Buttigieg Tours Fed-Funded Wheeling Main Street Project

The U.S. Department of Transportation provided $16 million for the Wheeling project. It’s upgrading the sidewalks, stormwater drains, accessibility for people with disabilities, lighting and landscaping.

A long string of cars and trucks crept by as workers operated heavy machinery along Wheeling’s Main Street.

Traffic also slowed for a special guest: Pete Buttigieg, U.S. Department of Transportation (USDOT) secretary and a point person for President Joe Biden’s infrastructure law.

The department provided $16 million for the Wheeling project. It’s upgrading the sidewalks, stormwater drains, accessibility for people with disabilities, lighting and landscaping.

After years of neglect, downtown Wheeling is seeing a bit of a revival. Buttigieg, the former mayor of South Bend, Indiana, said the transformation looked familiar.

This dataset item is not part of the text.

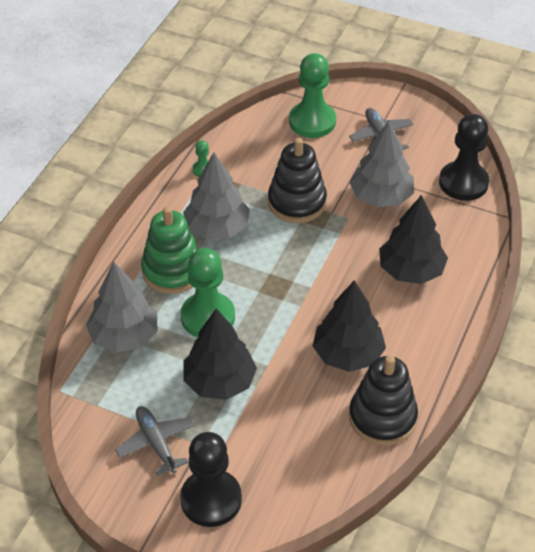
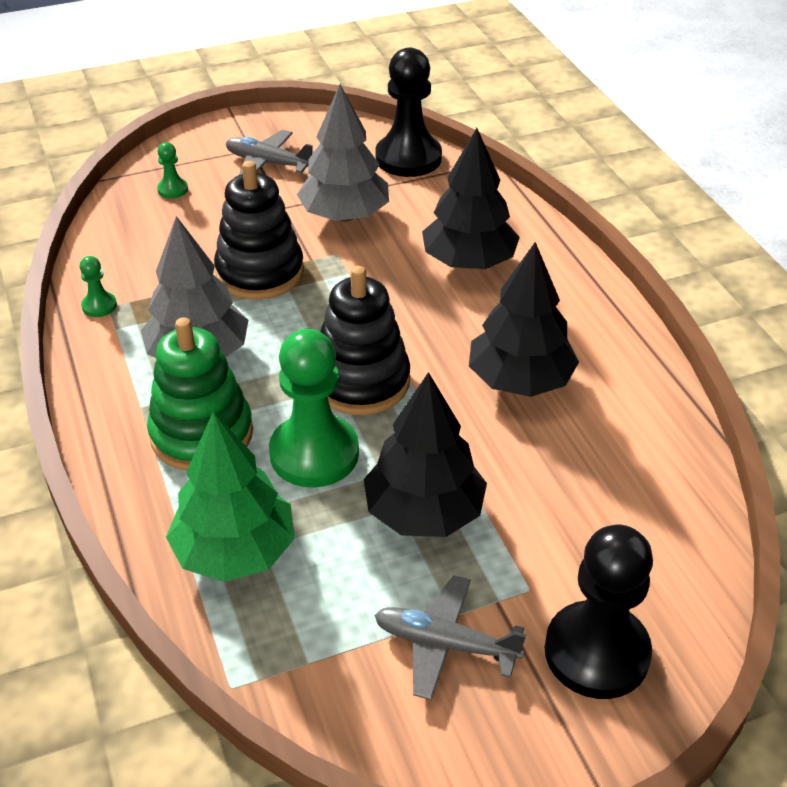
camera: 45 degrees left, 5 degrees down
(124, 336) = (235, 551): grey tree -> green tree
(312, 121) = (173, 189): green pawn -> green pawn, size x0.44
(382, 417) = (640, 415): black stacking toy -> black stacking toy (361, 381)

“Look, this is a community that reminds me of my own hometown, which is a place that saw its population peak in the 1960s,” Buttigieg said. “And when I was mayor, we fought hard to come back and to grow again. And I see that same kind of aspiration and that same kind of success building here. But it can’t happen unless you have the right kind of infrastructure. And sometimes taking care of the basics, streets, the sewers, the sidewalks, is the best thing you can do to make sure those businesses have a shot, too.”

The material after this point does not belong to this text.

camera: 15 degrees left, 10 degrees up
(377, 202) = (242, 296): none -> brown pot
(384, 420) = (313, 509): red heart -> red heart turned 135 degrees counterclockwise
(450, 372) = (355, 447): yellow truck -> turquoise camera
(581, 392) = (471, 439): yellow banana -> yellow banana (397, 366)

Buttigieg participated in a roundtable discussion with local government and business leaders. 

He greeted local residents and shook the hands of construction workers. He said infrastructure projects benefit both big cities and small towns. He also said they bridge political divides. 

He credited Sen. Shelley Moore Capito, a Republican, and Sen. Joe Manchin, a Democrat, both from West Virginia, for helping get the infrastructure law through Congress.

“And the point is to get past all the politics and serve every American,” Buttigieg said. “And West Virginia is full of examples of communities that have a ton of potential, are starting to see that potential in a place like Wheeling come to life, but we have to have a good partnership to really get it done.”

More grants are coming, he said. The USDOT recently announced funds for street improvements in Parkersburg, a transportation terminal in Martinsburg and zero-emission transit in Grant County.